## Task details
Only one number is expected here, namely how many lines of the entries below hold the string "Order".
#####
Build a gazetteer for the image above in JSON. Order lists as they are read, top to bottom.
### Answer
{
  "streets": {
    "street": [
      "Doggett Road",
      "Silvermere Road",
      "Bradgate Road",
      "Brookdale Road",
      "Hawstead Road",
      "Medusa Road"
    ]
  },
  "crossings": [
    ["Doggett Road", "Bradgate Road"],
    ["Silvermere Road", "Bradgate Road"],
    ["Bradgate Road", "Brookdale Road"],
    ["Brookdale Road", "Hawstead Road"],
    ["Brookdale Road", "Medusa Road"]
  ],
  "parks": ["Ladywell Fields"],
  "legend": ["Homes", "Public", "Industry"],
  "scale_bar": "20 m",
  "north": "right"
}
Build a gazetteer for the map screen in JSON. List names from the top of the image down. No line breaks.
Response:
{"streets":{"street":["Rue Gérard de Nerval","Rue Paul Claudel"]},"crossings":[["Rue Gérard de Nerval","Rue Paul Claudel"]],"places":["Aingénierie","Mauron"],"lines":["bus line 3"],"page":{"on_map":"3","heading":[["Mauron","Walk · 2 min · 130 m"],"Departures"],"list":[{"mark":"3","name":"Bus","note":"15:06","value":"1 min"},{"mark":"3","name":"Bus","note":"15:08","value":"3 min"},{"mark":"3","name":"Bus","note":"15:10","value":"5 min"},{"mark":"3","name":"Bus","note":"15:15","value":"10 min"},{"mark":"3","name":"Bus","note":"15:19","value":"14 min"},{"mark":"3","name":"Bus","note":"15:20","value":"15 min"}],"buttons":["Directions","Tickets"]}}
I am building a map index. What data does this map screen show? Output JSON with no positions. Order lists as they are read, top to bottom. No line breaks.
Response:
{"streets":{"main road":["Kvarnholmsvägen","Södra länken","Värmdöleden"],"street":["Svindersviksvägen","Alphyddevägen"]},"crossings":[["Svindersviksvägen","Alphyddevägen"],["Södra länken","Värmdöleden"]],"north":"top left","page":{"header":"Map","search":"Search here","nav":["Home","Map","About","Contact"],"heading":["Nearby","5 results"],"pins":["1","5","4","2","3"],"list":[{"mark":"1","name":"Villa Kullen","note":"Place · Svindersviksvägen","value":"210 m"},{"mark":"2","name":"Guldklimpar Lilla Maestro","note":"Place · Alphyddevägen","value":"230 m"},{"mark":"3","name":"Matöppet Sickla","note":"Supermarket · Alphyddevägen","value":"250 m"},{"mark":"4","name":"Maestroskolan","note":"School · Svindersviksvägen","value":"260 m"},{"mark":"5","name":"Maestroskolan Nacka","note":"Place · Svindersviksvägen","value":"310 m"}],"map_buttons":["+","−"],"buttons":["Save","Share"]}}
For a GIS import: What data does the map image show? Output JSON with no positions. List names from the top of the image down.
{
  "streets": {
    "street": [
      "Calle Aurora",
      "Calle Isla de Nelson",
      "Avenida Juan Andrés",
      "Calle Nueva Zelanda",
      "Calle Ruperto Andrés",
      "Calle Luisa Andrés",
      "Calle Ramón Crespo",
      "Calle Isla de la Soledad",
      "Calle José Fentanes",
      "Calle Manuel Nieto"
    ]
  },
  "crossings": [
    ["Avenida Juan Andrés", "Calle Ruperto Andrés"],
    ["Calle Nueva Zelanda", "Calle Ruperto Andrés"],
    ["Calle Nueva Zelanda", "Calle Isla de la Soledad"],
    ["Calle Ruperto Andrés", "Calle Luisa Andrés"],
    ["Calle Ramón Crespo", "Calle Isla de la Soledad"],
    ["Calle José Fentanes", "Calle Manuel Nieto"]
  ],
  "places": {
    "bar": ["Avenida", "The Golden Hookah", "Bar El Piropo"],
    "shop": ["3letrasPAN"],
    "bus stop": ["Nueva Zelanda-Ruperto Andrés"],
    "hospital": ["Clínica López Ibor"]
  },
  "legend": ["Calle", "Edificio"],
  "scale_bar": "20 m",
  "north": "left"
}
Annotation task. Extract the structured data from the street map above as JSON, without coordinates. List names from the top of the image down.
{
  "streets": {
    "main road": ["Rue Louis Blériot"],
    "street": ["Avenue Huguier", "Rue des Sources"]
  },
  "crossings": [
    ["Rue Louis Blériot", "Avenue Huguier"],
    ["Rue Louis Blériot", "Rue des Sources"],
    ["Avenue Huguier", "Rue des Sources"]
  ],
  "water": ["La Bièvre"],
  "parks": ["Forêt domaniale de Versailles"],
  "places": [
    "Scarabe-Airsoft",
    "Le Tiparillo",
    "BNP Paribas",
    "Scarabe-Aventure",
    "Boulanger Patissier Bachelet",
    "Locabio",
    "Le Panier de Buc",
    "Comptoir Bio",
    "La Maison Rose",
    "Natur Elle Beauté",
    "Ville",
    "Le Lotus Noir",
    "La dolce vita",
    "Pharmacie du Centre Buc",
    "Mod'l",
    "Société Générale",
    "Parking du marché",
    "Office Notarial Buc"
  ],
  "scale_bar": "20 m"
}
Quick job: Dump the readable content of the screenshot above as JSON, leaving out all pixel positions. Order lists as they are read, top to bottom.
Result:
#####
## Response below
3